* [WHAT YOU ARE ASKED TO DO]:
Your answer should consist of the lines holding "Grand", copied from the material below.

* [PROVIDED RECORDS]:
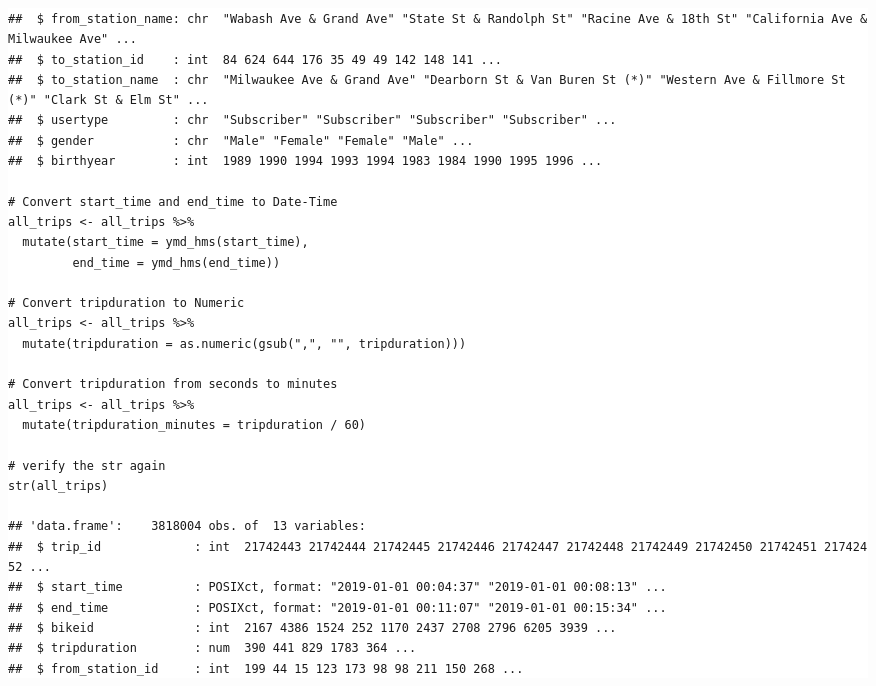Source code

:     ##  $ from_station_name: chr  "Wabash Ave & Grand Ave" "State St & Randolph St" "Racine Ave & 18th St" "California Ave & Milwaukee Ave" ...
    ##  $ to_station_id    : int  84 624 644 176 35 49 49 142 148 141 ...
    ##  $ to_station_name  : chr  "Milwaukee Ave & Grand Ave" "Dearborn St & Van Buren St (*)" "Western Ave & Fillmore St (*)" "Clark St & Elm St" ...
    ##  $ usertype         : chr  "Subscriber" "Subscriber" "Subscriber" "Subscriber" ...
    ##  $ gender           : chr  "Male" "Female" "Female" "Male" ...
    ##  $ birthyear        : int  1989 1990 1994 1993 1994 1983 1984 1990 1995 1996 ...

    # Convert start_time and end_time to Date-Time
    all_trips <- all_trips %>%
      mutate(start_time = ymd_hms(start_time),
             end_time = ymd_hms(end_time))

    # Convert tripduration to Numeric
    all_trips <- all_trips %>%
      mutate(tripduration = as.numeric(gsub(",", "", tripduration)))

    # Convert tripduration from seconds to minutes
    all_trips <- all_trips %>%
      mutate(tripduration_minutes = tripduration / 60)

    # verify the str again
    str(all_trips)

    ## 'data.frame':    3818004 obs. of  13 variables:
    ##  $ trip_id             : int  21742443 21742444 21742445 21742446 21742447 21742448 21742449 21742450 21742451 21742452 ...
    ##  $ start_time          : POSIXct, format: "2019-01-01 00:04:37" "2019-01-01 00:08:13" ...
    ##  $ end_time            : POSIXct, format: "2019-01-01 00:11:07" "2019-01-01 00:15:34" ...
    ##  $ bikeid              : int  2167 4386 1524 252 1170 2437 2708 2796 6205 3939 ...
    ##  $ tripduration        : num  390 441 829 1783 364 ...
    ##  $ from_station_id     : int  199 44 15 123 173 98 98 211 150 268 ...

* [EXERCISE OUTPUT]:
:     ##  $ from_station_name: chr  "Wabash Ave & Grand Ave" "State St & Randolph St" "Racine Ave & 18th St" "California Ave & Milwaukee Ave" ...
    ##  $ to_station_name  : chr  "Milwaukee Ave & Grand Ave" "Dearborn St & Van Buren St (*)" "Western Ave & Fillmore St (*)" "Clark St & Elm St" ...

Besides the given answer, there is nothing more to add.